#### Material for the task:
--------------------
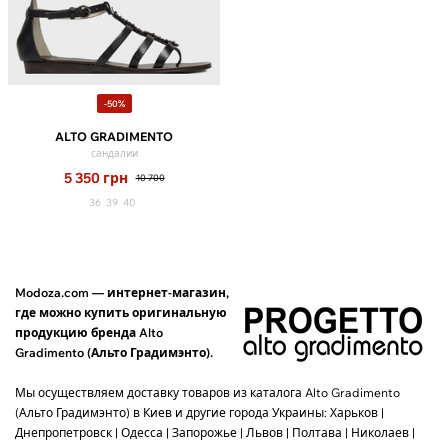
-50%
ALTO GRADIMENTO
сандалии
5 350
грн
10 700
36
39
40
Modoza.com — интернет-магазин,
где можно купить оригинальную
продукцию бренда Alto
Gradimento (Альто Градимэнто).
Мы осуществляем доставку товаров из каталога Alto Gradimento
(Альто Градимэнто) в Киев и другие города Украины: Харьков |
Днепропетровск | Одесса | Запорожье | Львов | Полтава | Николаев |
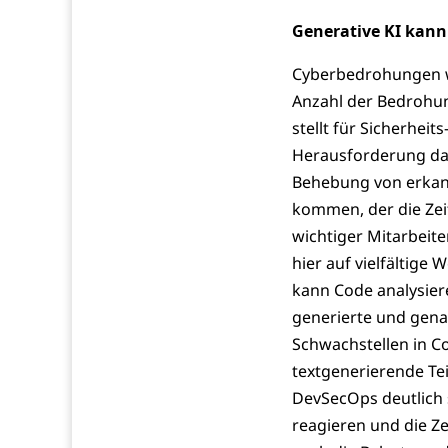
Generative KI kann
Cyberbedrohungen we
Anzahl der Bedrohun
stellt für Sicherhe
Herausforderung dar
Behebung von erkan
kommen, der die Zei
wichtiger Mitarbeit
hier auf vielfältige
kann Code analysier
generierte und gena
Schwachstellen in C
textgenerierende Te
DevSecOps deutlich s
reagieren und die Ze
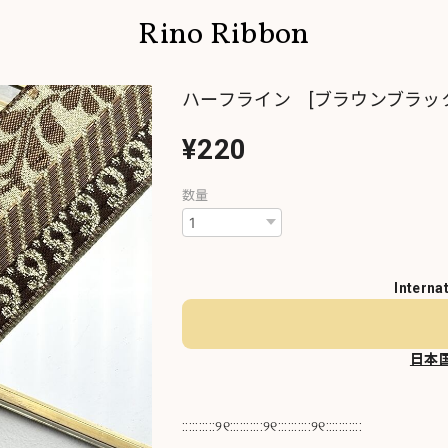
Rino Ribbon
ハーフライン [ブラウンブラッ
¥220
数量
Interna
日本
::::::::::୨୧::::::::::୨୧::::::::::୨୧:::::::::::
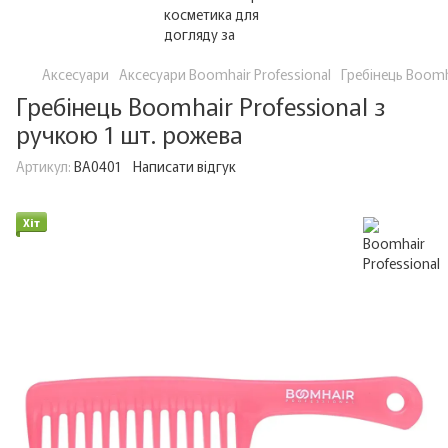
Аксесуари
Аксесуари Boomhair Professional
Гребінець Boomha
Гребінець Boomhair Professional з
ручкою 1 шт. рожева
Артикул:
BA0401
Написати відгук
Хіт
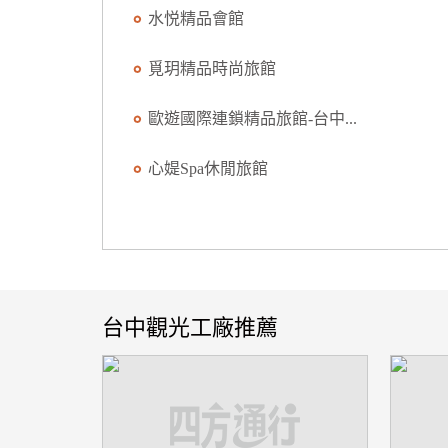
水悦精品會館
覓玥精品時尚旅館
歐遊國際連鎖精品旅館-台中...
心媞Spa休閒旅館
台中觀光工廠推薦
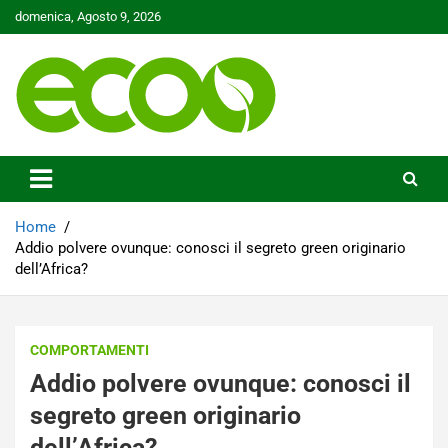
Skip
domenica, Agosto 9, 2026
to
content
Tutelare il nostro Pianeta è la nostra priorità
Ecoo.it
Home
Addio polvere ovunque: conosci il segreto green originario
dell’Africa?
COMPORTAMENTI
Addio polvere ovunque: conosci il
segreto green originario
dell’Africa?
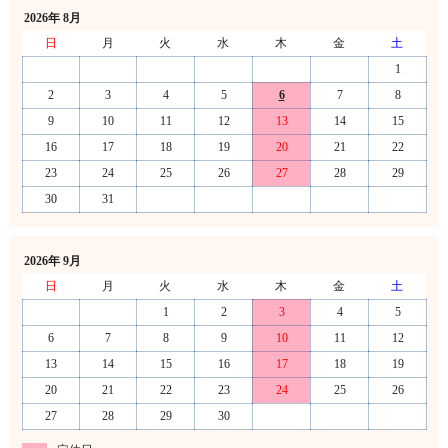
2026年 8月
日
月
火
水
木
金
土
1
2
3
4
5
6
7
8
9
10
11
12
13
14
15
16
17
18
19
20
21
22
23
24
25
26
27
28
29
30
31
2026年 9月
日
月
火
水
木
金
土
1
2
3
4
5
6
7
8
9
10
11
12
13
14
15
16
17
18
19
20
21
22
23
24
25
26
27
28
29
30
--------------------
#### About this exercise:
Output the lines in the records starting at the line that contains "Generative KI kann" and ending at the line that contains "reagieren und die Ze" as a JSON list of strings, one string per line, with blank lines left out.

#### Answer box:
[
  "Generative KI kann",
  "Cyberbedrohungen we",
  "Anzahl der Bedrohun",
  "stellt für Sicherhe",
  "Herausforderung dar",
  "Behebung von erkan",
  "kommen, der die Zei",
  "wichtiger Mitarbeit",
  "hier auf vielfältige",
  "kann Code analysier",
  "generierte und gena",
  "Schwachstellen in C",
  "textgenerierende Te",
  "DevSecOps deutlich s",
  "reagieren und die Ze"
]